Dabei war es auch zweitrangig, dass man zu eindeutig strafbaren Handlungen Hand bot, egal welche Gerichtbarkeit man anerkennen mag (Dokumentenfälschung, Falschaussagen etc.). Und solche Vorgehensweisen waren so gängig in der ganzen Branche, dass Herr Bruderer ja gerne jegliche persönliche Verantwortung abschieben möchte.

Und doch: Begriffe wie ‘Unrechtsbewusstsein’, persönliche moralische Integrität und Verantwortungsbewusstsein ergeben keinen Sinn mehr in einem Bereich, der zu lange seine eigenen Regeln machen und befolgen durfte. Das haben nicht zuletzt die Probleme der EU und ihrer Mitgliederstaaten auf einer grösseren Skala gezeigt.

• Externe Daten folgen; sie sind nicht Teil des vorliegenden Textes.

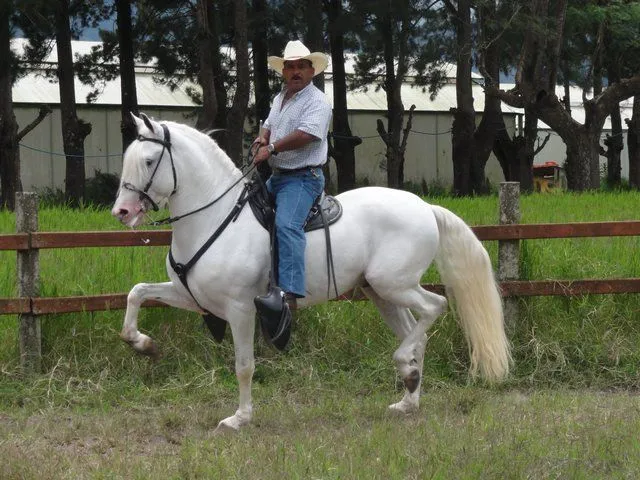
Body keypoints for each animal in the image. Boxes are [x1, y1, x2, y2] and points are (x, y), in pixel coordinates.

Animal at [112, 113, 511, 432]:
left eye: (149, 160)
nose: (122, 212)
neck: (216, 217)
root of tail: (425, 207)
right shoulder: (188, 295)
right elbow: (137, 292)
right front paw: (143, 344)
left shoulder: (240, 308)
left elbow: (244, 365)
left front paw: (240, 418)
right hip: (381, 293)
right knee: (418, 333)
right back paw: (408, 397)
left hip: (394, 285)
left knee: (434, 307)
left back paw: (405, 370)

Heute gilt es nicht mehr nur über die Verantwortlichkeiten der Banken nachzudenken, ab heute müssen wir über die Grundlagen unserer Geldsysteme und die damit verbundenen Macht- und Gerechtigkeitsverhältnisse und deren Berechtigung nachdenken.


NB: Pro Ethica wird sich im Rahmen des Projektes Ethometrics um eine Rezension und Recherche dieser neuen Fälle im Rahmen der sogenannten ‘Offshore Leaks’ Affäre kümmern und die Resultate der Analyse zur Schwere der mutmasslichen moralischen Verfehlungen von Schweizer Banken hier publizieren.


Aktualisierung 4/4/2013 16:38:

Die Süddeutsche Zeitung publiziert heute abend eine konstant aktualisierte Karte mit den aktuellsten, bereits von den Medien bearbeiteten Fällen aus der Masse der Informationen. (Das gesamte Dossier zu Offshore-Leaks der SZ ist zu empfehlen.)